At home at the moment we mount regular Puddles and Poos Patrol (thank heavens for polished wood floors). Likewise the price of digital respect is constant vigilance. Keep an eye out, run scans, check eBay, ask around. Be aware of what people are up to.

puppyDevote a little time each month to policing your own material. Even dear old Google is effective: spot an unusual turn of phrase in your work, quotate it and google it. There are free tools on the web, or if you can afford it then look to firms that provide a commercial solution [no I'm not promoting any].

And whack thieves. There are no cops on the internet (except the private cops of the big corporations, like the railroad detectives of old). It is the Wild West. We have to look out for ourselves (and each other) and carry a gun.

And you can hit them. I had a piracy site taken down by the simple expedient of complaining to their web host. I got pirated content of mine taken down. I failed to get eBay pirates removed but I like to think I worried them with my complaints to eBay... maybe (eBay don't give a {what my puppy leaves}).

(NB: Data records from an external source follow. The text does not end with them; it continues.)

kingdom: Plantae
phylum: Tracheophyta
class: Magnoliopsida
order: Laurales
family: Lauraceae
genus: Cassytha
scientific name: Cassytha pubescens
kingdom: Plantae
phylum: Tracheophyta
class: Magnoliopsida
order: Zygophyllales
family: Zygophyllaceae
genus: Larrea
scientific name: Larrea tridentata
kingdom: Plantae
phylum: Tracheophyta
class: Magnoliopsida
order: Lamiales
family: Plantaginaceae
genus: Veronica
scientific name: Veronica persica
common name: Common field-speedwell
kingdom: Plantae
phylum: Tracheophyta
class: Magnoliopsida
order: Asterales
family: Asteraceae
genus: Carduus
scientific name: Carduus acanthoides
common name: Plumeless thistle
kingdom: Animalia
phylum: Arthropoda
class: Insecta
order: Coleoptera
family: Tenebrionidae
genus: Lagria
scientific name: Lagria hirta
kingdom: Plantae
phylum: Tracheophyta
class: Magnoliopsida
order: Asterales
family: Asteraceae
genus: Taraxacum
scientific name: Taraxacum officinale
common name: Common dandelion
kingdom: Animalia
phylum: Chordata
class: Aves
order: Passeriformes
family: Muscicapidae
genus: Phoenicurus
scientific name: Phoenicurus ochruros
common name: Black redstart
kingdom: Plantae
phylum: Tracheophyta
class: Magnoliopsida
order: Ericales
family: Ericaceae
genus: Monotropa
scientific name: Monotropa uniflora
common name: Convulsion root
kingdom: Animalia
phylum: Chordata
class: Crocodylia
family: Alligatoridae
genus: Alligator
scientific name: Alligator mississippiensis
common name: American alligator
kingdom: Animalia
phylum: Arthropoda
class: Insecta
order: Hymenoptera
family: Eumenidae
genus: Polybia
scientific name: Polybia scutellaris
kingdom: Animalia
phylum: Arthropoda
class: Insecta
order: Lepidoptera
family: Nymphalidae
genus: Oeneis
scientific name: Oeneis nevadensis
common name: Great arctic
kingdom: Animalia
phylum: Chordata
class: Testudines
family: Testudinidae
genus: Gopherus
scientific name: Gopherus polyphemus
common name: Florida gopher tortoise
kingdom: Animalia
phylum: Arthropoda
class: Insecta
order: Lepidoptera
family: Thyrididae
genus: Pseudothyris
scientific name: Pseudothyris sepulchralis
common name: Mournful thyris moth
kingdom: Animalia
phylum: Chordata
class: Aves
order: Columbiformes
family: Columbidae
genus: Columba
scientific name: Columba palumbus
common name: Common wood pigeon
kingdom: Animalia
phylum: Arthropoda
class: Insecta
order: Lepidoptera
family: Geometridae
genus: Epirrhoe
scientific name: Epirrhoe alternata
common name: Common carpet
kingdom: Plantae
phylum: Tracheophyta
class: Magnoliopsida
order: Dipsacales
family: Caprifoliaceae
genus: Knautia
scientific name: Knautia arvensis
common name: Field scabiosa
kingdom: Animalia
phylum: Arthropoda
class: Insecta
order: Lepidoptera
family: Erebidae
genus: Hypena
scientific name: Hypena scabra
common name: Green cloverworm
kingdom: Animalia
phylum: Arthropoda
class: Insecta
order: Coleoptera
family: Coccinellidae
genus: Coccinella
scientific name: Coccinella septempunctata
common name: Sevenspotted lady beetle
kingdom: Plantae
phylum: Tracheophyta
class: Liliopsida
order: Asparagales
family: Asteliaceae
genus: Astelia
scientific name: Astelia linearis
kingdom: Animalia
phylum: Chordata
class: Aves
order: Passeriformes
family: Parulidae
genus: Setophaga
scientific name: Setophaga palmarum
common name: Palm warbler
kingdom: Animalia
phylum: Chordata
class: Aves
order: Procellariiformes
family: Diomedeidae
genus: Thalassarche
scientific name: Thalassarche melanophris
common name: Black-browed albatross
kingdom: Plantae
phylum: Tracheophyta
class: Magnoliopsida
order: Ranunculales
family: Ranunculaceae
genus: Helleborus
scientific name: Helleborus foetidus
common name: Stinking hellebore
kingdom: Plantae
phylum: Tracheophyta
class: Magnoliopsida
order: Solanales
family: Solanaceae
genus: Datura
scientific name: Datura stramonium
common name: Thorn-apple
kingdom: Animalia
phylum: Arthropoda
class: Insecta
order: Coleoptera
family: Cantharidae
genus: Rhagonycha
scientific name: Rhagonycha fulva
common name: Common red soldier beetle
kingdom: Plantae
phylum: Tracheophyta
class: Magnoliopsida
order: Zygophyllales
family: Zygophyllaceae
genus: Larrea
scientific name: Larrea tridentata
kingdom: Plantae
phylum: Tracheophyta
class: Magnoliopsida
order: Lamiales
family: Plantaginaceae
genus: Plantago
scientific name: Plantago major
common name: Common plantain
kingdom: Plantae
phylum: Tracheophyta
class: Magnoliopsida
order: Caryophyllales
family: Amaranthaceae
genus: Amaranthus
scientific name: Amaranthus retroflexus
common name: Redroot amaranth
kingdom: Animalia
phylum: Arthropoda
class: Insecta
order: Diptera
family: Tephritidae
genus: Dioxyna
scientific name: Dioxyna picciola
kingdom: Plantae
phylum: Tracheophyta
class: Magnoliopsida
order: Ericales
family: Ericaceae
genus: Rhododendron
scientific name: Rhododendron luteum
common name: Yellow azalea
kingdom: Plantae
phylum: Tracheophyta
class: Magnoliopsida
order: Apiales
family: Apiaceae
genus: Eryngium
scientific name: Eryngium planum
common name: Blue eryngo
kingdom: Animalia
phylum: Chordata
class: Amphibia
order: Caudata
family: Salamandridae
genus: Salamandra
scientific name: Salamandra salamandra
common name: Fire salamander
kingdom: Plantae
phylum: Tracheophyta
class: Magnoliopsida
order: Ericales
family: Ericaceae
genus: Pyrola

I hate digital piracy. You should too. It is the laziest form of theft. Like any theft or corruption, it introduces economic drag, and it acts as a disincentive to creativity, business and entrepreneurism. Please don't confuse what I am saying with the DRM issue and drag us into that argument. How pop culture gets shovelled out to the masses is of little interest to me.

Sharing content is good. It is how we do it that matters. We can quote, or link, or use attributed extracts within fair use. That is what the internet is for. But theft is theft and I think we all know it when we smell it, which brings me back to my starting analogy.

So let's all stand up for decency on the internet and take action when we see it defiled, please.